Phil Carrara was one of four men in the small third-floor briefing room listening to Sargent Anders, the director of Technical Services, explain what they had learned from Tokyo. Actually, he thought, they had nothing concrete yet, and the way things were going they might never find Shirley’s killers or their actual motives.

Within three hours of the attack a team of four forensics people from Technical Services had been sent over, along with two of the best covert operations muscle currently in house and not on some field assignment somewhere.

During the thirteen-plus hours it took to get to Japan (they’d gone via commercial carrier to attract less attention) Tokyo Station had all but closed down. The Japanese were extremely sensitive about spies in their midst.

Shirley’s cover had been as a special economic affairs adviser to the ambassador, the actual day-to-day work of which fell naturally to his staff. The Japanese CIA and Federal Police accepted this ruse so long as there was no trouble.
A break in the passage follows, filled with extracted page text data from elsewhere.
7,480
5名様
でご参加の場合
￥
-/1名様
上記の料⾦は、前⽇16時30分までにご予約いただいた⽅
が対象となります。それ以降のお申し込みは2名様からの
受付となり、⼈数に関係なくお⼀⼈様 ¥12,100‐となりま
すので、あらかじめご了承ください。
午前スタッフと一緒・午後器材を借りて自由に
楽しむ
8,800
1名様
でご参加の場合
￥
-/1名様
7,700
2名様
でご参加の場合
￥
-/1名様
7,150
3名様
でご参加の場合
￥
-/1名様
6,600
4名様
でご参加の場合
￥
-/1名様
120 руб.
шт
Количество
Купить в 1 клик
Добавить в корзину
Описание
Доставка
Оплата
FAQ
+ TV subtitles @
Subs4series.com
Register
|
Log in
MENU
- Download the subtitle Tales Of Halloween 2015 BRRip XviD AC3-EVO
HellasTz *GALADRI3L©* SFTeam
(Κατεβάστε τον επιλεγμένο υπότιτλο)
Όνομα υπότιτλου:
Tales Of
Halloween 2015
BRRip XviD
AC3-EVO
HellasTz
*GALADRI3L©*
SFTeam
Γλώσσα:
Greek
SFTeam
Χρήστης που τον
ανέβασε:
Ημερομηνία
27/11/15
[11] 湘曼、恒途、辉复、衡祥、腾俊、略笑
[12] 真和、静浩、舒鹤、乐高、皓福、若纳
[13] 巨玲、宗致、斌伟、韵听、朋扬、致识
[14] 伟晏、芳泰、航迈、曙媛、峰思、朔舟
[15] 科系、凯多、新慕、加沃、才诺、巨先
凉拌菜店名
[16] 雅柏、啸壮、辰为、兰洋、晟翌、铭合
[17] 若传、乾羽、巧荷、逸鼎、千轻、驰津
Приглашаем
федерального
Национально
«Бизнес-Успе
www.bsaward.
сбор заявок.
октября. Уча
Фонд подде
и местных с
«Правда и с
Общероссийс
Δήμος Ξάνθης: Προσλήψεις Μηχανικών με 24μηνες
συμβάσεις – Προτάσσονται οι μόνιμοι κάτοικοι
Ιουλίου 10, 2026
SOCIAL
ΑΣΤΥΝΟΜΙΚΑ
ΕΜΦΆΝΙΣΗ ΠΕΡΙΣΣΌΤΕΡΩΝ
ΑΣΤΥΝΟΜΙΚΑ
With this incident, everyone over there was keeping a low profile, and would continue to do so for at least the next few days.

The other three men with Carrara were his Assistant Deputy Director of Operations, Ned Tyllia, the Chief of the Far East Desk, Nicholas Wuori, and the Chief of Operations Covert Action Staff, Don Ziegler.

“The delivery truck has been found abandoned in a parking area near the Ikebukuro train station in northeast Tokyo. About five miles, as the crow flies, north of the Roppongi Prince,” Anders was saying.

It was something new. Carrara sat forward. “Who discovered the truck, Sargent, certainly not one of our people?”

“No, sir, it was Tokyo Police. The call came from a local koban after one of their officers stumbled across the truck. Its license tag had been removed.

A mistake on their part, I’d say. Naturally we monitored the call, as we do all police and military calls, and once the truck had been picked up and brought to the impound yard, one of my people got in for a quick look.”

Anders looked more like a bookkeeper than a cop, which is what he’d been with the New York City Police Department for eleven years before coming to the CIA. He was a precise little man, who sometimes affected a British accent because he thought it made him sound like James Bond. (Ian Fleming had been and still was the most widely read author by CIA employees.)

“Did we get anything?”

“Unknown yet, but there’s the possibility. According to eyewitnesses, the two bad guys wore hard hats and paper air filters. We recovered two used filters and one plastic hard hat from the truck. The items are enroute to our lab in Yokosuka where we should be able to come up with a DNA profile from hair out of the hat and from saliva off the filters. Won’t give us a name or names, but we’ll have something to match if they’re eventually bagged.”